Our key offering

Agentic AI–driven insurance model office

An advanced digital framework that simulates a modern insurance company using autonomous AI agents. It integrates actuarial science, data science, and insurance operations so decision-making, risk assessment, and core workflows run as a digital twin—with AI and humans working together.

The model office is a digital twin of an insurance enterprise. Each core department is represented by specialized AI agents that perform domain-specific tasks, interact with structured data and actuarial models, and complete complex workflows across underwriting, pricing, claims, and risk management.

At the heart of the framework is a multi-agent architecture: agents are assigned specific operational roles and can reason, plan tasks, and collaborate. Unlike traditional rule-based automation, agentic AI can interpret data dynamically, evaluate scenarios, and generate recommendations for decision-making.

Reasoning, not just rules

Rule-based systems follow fixed steps. Agentic AI agents interpret context, weigh options, and coordinate across functions—closer to how expert teams work.

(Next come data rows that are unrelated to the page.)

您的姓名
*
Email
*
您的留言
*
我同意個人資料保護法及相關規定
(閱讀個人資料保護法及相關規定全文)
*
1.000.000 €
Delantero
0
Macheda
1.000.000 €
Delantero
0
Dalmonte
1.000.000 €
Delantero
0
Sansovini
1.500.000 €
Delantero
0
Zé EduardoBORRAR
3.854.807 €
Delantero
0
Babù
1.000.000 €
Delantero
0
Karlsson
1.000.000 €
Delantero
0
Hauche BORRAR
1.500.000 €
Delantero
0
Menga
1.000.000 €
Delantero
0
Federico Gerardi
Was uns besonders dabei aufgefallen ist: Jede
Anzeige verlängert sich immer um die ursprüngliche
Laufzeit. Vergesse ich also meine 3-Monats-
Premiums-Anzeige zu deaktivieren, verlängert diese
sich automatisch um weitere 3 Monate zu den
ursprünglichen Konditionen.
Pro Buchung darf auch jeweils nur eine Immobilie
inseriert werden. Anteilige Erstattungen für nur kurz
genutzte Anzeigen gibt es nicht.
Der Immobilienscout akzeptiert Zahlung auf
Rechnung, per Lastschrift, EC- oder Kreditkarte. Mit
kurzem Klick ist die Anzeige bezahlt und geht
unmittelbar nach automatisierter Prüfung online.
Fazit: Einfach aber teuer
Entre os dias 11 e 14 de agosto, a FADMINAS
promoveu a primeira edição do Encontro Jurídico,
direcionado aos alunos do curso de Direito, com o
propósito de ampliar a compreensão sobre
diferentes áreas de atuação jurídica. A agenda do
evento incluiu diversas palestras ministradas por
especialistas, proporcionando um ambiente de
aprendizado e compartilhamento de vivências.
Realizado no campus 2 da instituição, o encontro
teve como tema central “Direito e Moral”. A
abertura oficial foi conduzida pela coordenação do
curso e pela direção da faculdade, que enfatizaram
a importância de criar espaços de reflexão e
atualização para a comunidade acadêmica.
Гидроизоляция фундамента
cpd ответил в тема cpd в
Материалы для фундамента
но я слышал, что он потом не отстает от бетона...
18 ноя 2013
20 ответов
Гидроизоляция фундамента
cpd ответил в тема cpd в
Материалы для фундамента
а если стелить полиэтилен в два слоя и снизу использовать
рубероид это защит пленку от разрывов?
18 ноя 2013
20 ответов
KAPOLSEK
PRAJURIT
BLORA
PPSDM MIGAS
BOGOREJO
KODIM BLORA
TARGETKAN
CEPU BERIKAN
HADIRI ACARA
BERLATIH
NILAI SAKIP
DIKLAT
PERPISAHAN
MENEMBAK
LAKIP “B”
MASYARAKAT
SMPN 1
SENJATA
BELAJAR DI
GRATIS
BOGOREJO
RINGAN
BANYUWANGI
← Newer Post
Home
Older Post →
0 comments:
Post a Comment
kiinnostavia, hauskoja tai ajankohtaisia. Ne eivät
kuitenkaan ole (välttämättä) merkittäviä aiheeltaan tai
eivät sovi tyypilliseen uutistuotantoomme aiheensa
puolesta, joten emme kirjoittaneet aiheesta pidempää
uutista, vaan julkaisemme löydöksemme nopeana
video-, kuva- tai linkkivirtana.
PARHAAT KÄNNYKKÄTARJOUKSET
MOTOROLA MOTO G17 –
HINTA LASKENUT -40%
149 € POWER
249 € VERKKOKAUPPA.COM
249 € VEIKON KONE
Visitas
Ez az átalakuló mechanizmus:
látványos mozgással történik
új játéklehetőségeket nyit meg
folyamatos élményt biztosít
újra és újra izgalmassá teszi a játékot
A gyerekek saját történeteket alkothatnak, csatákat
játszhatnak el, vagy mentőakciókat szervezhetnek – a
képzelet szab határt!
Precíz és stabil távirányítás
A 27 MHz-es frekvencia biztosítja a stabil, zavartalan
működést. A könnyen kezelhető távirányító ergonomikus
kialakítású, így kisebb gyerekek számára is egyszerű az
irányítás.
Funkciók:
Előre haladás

For example, when a major storm is simulated, underwriting and claims agents jointly assess exposure and projected losses while reserving agents update estimates—all without manual handoffs. Product and pricing agents can then adjust terms for affected regions.

Every department, represented by agents

The framework mirrors the key units of a typical insurer. Each office is powered by agents that execute domain-specific tasks and collaborate across the model.

  • Product Development Office

    AI agents analyze market trends, emerging risks, and regulatory conditions to propose new insurance products. Pricing agents apply actuarial models and predictive analytics to estimate premiums and evaluate product viability.

  • Underwriting Office

    Risk assessment agents evaluate policy applications using predictive models and risk classification. They analyze applicant data, historical claims patterns, and external risk indicators to recommend underwriting decisions—aligned with risk appetite and regulatory guidelines.

  • Actuarial Office

    Agents perform pricing analysis, reserving estimation, and experience studies. They continuously monitor claims and portfolio performance for dynamic updates to assumptions and projections. Scenario and stress-testing agents evaluate solvency and resilience under extreme events.

  • Claims Management Office

    Intake agents register claims and extract data from documentation. Assessment agents analyze coverage and estimate severity; fraud-detection agents flag suspicious patterns. Settlement agents recommend approval and payment processing.

  • Risk & Investment Management

    Agents analyze enterprise risk exposures, catastrophe risk, and asset–liability interactions. They support strategic decisions on capital allocation, portfolio diversification, and financial stability.

Four layers, one integrated system

The framework is built on a clear separation: agents, data, analytics, and human interaction.

  • AI agent layerLLM-based agents and orchestration that coordinate reasoning, planning, and collaboration.
  • Data layerInsurance and claims datasets plus external economic and climate data.
  • Analytics layerActuarial models, predictive algorithms, and machine learning tools.
  • Interaction layerDashboards and interfaces for human–agent collaboration.

Where the model office comes to life

The framework enables simulation of events such as catastrophe scenarios, portfolio stress testing, new product launches, and claims surges. Teams can explore "what if" outcomes, validate strategies, and train on realistic workflows without touching live systems.

  • Catastrophe events and exposure impact
  • Portfolio stress testing and solvency
  • New product launch and pricing
  • Claims surge and triage response

By combining actuarial expertise with intelligent AI agents, the Agentic AI–Driven Insurance Model Office is an innovative way to understand and manage complex insurance systems—and to advance data-driven decision-making across the industry.